--- Supplied data ---
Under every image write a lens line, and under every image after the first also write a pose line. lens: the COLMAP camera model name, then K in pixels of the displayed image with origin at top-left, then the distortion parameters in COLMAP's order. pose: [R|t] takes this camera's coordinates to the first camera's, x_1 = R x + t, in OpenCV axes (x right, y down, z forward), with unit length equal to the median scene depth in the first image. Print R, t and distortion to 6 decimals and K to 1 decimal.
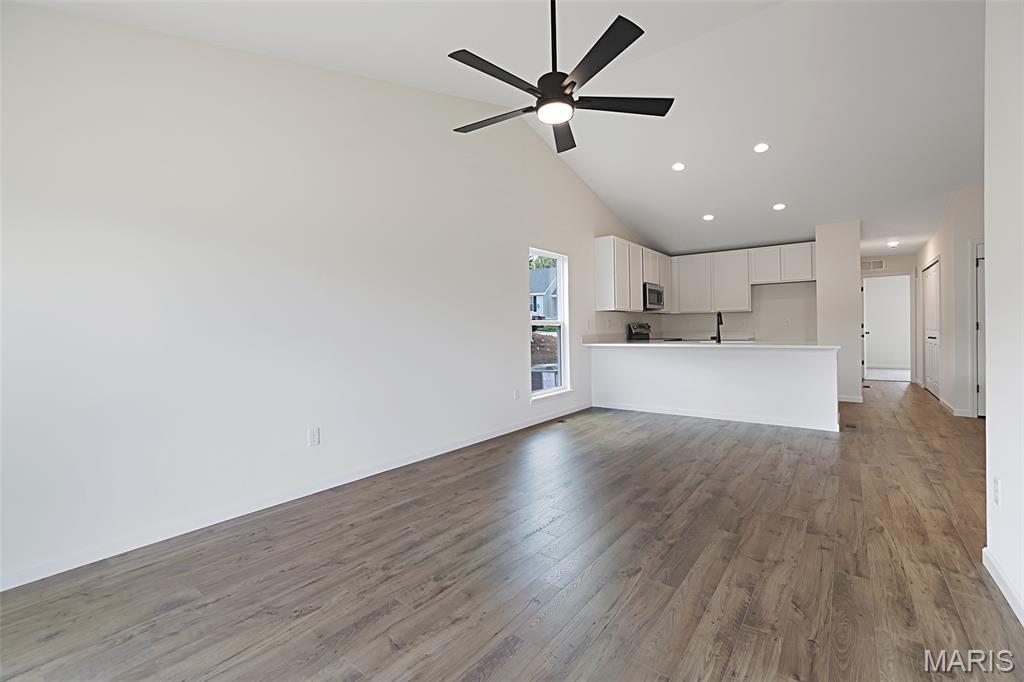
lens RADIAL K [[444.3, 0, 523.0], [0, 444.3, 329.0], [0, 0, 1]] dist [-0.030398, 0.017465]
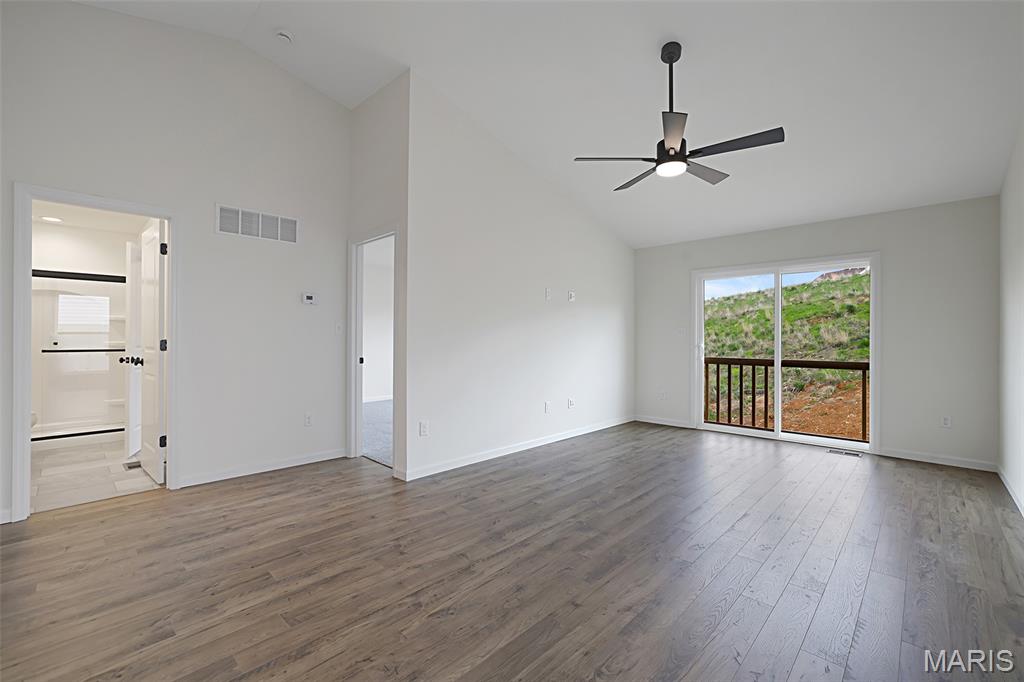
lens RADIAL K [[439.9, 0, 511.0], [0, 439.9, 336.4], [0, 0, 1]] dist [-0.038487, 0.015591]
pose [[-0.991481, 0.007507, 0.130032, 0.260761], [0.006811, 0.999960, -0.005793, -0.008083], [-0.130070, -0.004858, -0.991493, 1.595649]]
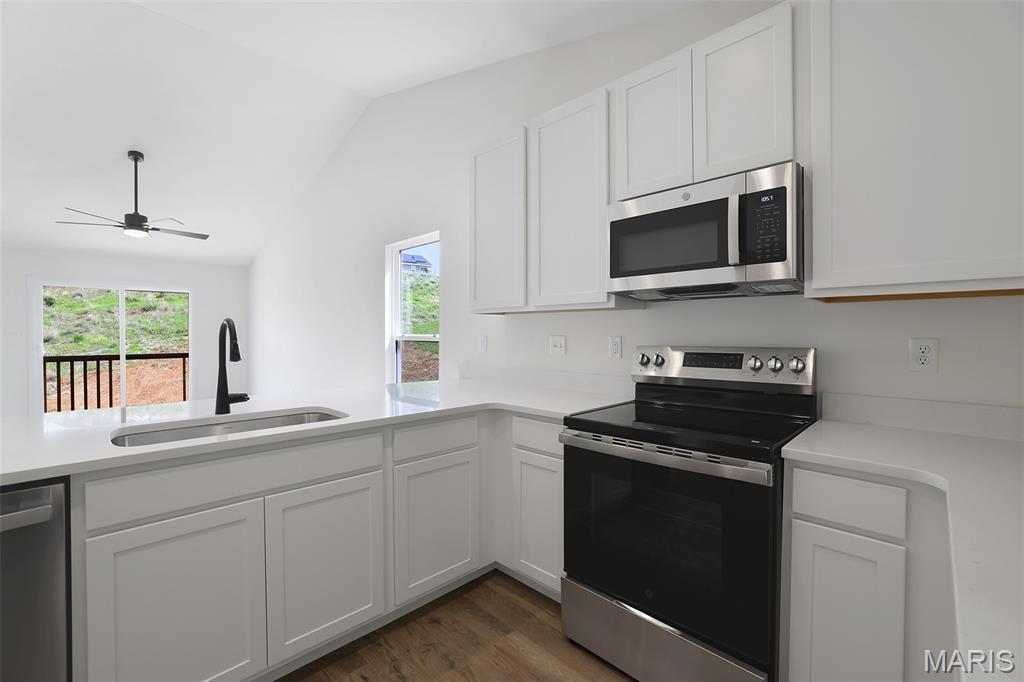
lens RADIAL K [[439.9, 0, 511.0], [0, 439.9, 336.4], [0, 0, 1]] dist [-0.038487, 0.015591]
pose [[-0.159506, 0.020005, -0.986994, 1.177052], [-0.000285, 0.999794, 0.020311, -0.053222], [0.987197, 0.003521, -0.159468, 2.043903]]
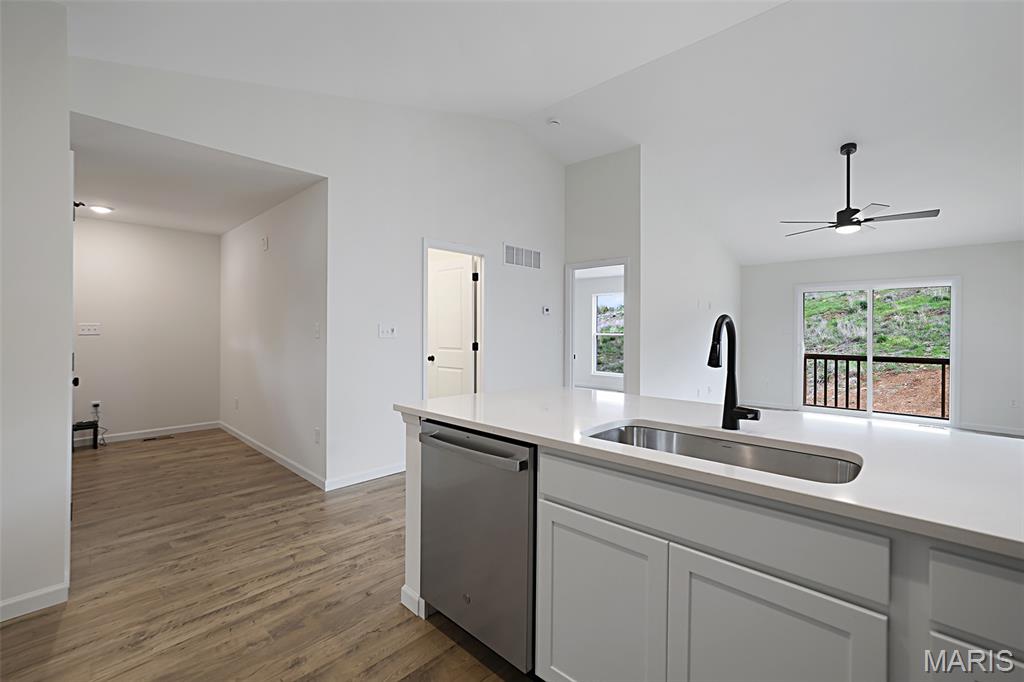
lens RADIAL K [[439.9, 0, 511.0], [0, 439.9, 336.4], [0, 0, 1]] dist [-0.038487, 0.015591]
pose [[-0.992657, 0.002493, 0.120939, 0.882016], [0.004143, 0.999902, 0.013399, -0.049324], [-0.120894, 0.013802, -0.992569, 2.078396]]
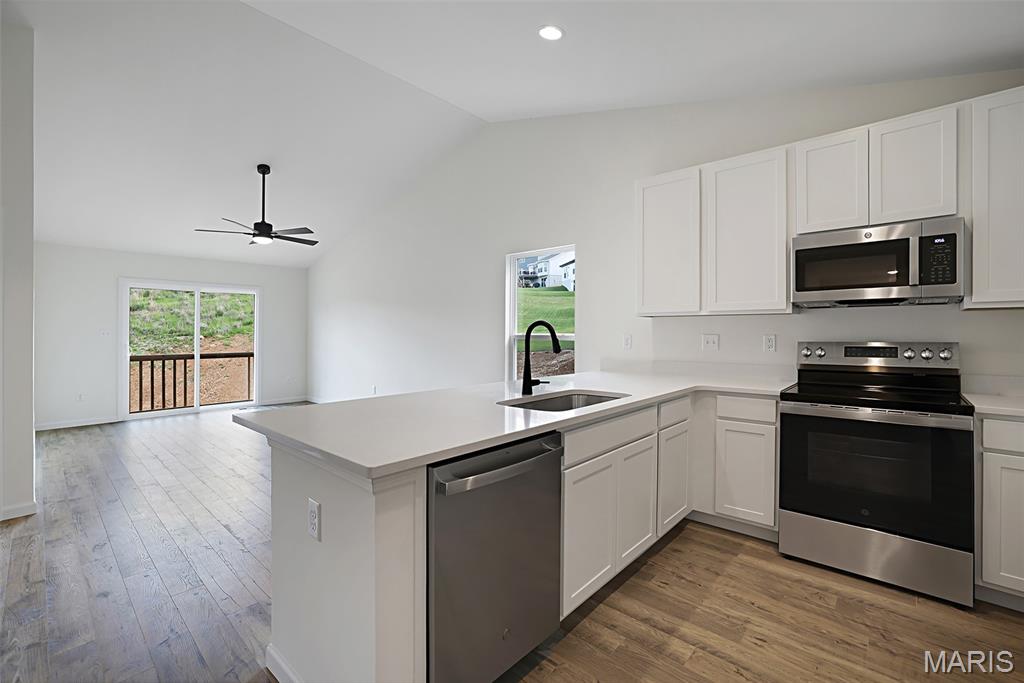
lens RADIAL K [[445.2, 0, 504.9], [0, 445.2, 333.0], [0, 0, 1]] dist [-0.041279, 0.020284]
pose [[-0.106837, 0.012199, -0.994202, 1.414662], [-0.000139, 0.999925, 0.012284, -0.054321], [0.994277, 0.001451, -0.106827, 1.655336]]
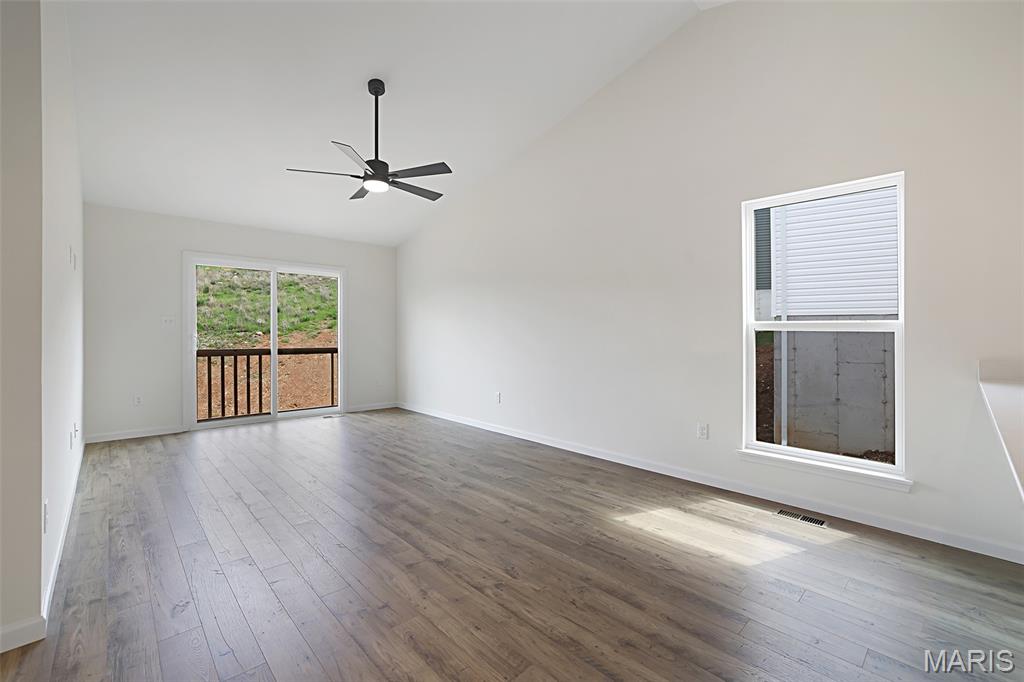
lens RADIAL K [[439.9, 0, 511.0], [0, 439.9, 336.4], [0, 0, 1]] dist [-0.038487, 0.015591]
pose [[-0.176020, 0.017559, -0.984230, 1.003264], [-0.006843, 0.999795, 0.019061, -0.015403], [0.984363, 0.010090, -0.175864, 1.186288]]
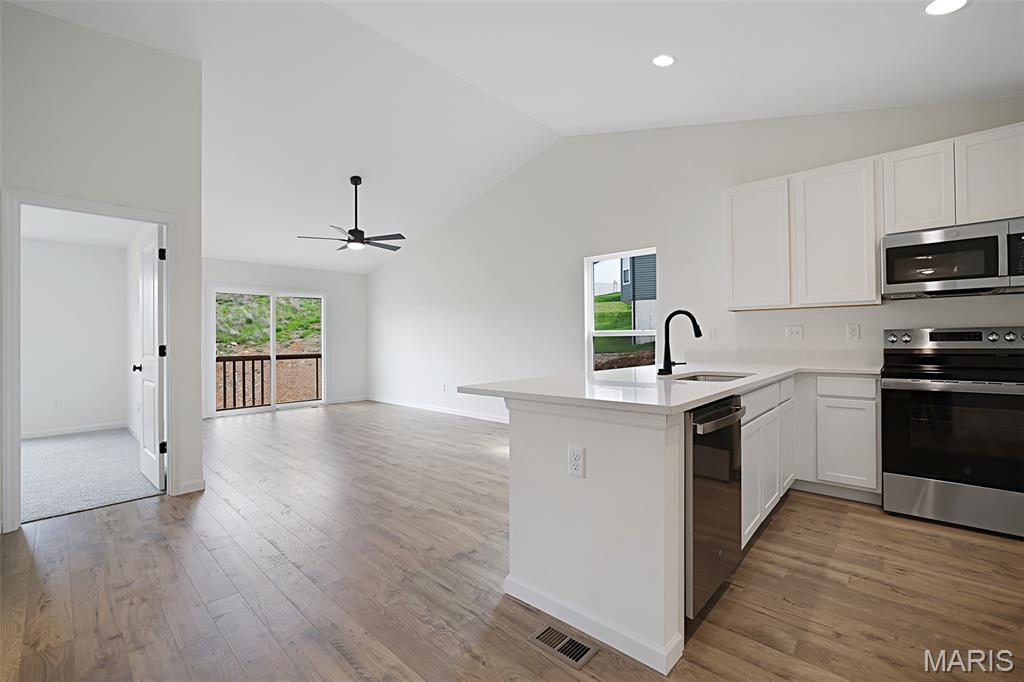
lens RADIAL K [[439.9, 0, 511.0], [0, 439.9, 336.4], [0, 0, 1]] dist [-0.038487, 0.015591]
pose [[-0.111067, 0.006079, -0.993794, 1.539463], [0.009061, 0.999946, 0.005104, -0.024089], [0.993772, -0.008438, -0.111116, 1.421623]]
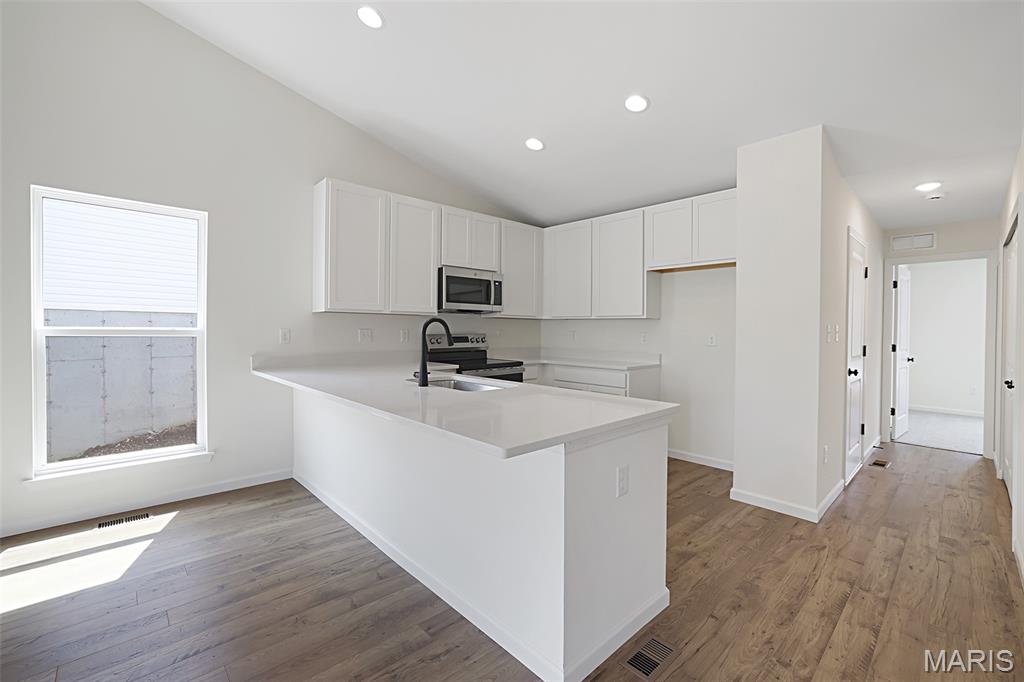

--- Directions for this task ---
The records above are to be repeated exactly, with the pictures left out.

--- Answer to this task ---
Under every image write a lens line, and under every image after the first also write a pose line. lens: the COLMAP camera model name, then K in pixels of the displayed image with origin at top-left, then the distortion parameters in COLMAP's order. pose: [R|t] takes this camera's coordinates to the first camera's, x_1 = R x + t, in OpenCV axes (x right, y down, z forward), with unit length equal to the median scene depth in the first image. Print R, t and distortion to 6 decimals and K to 1 decimal.
lens RADIAL K [[444.3, 0, 523.0], [0, 444.3, 329.0], [0, 0, 1]] dist [-0.030398, 0.017465]
lens RADIAL K [[439.9, 0, 511.0], [0, 439.9, 336.4], [0, 0, 1]] dist [-0.038487, 0.015591]
pose [[-0.991481, 0.007507, 0.130032, 0.260761], [0.006811, 0.999960, -0.005793, -0.008083], [-0.130070, -0.004858, -0.991493, 1.595649]]
lens RADIAL K [[439.9, 0, 511.0], [0, 439.9, 336.4], [0, 0, 1]] dist [-0.038487, 0.015591]
pose [[-0.159506, 0.020005, -0.986994, 1.177052], [-0.000285, 0.999794, 0.020311, -0.053222], [0.987197, 0.003521, -0.159468, 2.043903]]
lens RADIAL K [[439.9, 0, 511.0], [0, 439.9, 336.4], [0, 0, 1]] dist [-0.038487, 0.015591]
pose [[-0.992657, 0.002493, 0.120939, 0.882016], [0.004143, 0.999902, 0.013399, -0.049324], [-0.120894, 0.013802, -0.992569, 2.078396]]
lens RADIAL K [[445.2, 0, 504.9], [0, 445.2, 333.0], [0, 0, 1]] dist [-0.041279, 0.020284]
pose [[-0.106837, 0.012199, -0.994202, 1.414662], [-0.000139, 0.999925, 0.012284, -0.054321], [0.994277, 0.001451, -0.106827, 1.655336]]
lens RADIAL K [[439.9, 0, 511.0], [0, 439.9, 336.4], [0, 0, 1]] dist [-0.038487, 0.015591]
pose [[-0.176020, 0.017559, -0.984230, 1.003264], [-0.006843, 0.999795, 0.019061, -0.015403], [0.984363, 0.010090, -0.175864, 1.186288]]
lens RADIAL K [[439.9, 0, 511.0], [0, 439.9, 336.4], [0, 0, 1]] dist [-0.038487, 0.015591]
pose [[-0.111067, 0.006079, -0.993794, 1.539463], [0.009061, 0.999946, 0.005104, -0.024089], [0.993772, -0.008438, -0.111116, 1.421623]]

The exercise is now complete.